-- Opening Marker --
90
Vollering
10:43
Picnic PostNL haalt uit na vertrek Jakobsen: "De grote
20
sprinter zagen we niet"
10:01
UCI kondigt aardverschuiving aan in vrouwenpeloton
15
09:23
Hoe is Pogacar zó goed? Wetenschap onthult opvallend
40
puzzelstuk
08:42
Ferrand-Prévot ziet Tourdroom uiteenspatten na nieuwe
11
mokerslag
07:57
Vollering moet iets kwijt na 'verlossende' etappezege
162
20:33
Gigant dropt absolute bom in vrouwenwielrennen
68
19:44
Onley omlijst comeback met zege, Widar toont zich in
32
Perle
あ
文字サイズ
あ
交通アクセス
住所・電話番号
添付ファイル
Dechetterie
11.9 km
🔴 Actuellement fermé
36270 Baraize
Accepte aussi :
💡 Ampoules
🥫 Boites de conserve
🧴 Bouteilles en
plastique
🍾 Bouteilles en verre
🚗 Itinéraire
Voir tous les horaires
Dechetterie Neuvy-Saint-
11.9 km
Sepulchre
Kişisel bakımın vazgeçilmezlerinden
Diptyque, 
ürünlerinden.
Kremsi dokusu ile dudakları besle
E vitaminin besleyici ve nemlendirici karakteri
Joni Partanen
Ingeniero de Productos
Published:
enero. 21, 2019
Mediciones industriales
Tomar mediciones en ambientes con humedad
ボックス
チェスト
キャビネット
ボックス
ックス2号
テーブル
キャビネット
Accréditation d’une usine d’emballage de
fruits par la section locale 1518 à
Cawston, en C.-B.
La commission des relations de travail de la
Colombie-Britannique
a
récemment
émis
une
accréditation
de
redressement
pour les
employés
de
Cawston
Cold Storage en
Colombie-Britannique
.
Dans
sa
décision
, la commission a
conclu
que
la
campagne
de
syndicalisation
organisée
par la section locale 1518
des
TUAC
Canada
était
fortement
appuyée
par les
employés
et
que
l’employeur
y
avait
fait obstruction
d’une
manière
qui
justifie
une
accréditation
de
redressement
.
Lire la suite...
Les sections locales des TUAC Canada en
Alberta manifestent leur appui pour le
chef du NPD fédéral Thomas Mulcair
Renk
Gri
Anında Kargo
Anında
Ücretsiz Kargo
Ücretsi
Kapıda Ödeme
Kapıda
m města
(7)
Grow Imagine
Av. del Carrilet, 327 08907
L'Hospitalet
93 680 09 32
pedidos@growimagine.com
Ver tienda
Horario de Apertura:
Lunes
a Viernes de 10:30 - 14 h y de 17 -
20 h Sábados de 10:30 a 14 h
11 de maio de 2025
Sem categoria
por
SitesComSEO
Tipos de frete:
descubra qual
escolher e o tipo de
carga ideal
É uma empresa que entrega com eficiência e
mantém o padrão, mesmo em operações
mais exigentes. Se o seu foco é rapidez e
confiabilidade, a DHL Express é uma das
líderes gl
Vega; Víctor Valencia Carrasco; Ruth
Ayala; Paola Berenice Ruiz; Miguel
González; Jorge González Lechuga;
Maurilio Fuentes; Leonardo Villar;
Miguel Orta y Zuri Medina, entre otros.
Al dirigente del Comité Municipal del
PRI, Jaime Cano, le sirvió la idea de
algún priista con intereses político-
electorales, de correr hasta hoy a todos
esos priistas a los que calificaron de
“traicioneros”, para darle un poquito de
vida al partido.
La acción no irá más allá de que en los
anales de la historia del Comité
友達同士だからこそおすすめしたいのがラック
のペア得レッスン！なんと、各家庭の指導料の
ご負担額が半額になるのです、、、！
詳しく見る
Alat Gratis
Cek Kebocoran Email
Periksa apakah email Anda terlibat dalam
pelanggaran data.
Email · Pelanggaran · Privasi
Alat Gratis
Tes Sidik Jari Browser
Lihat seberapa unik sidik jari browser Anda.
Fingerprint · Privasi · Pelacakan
-- Closing Marker --
• Required work:
Report how many lines of the listing above contain the string "Canada", where letter case matters. Give only the number.

• Solution for this task:
2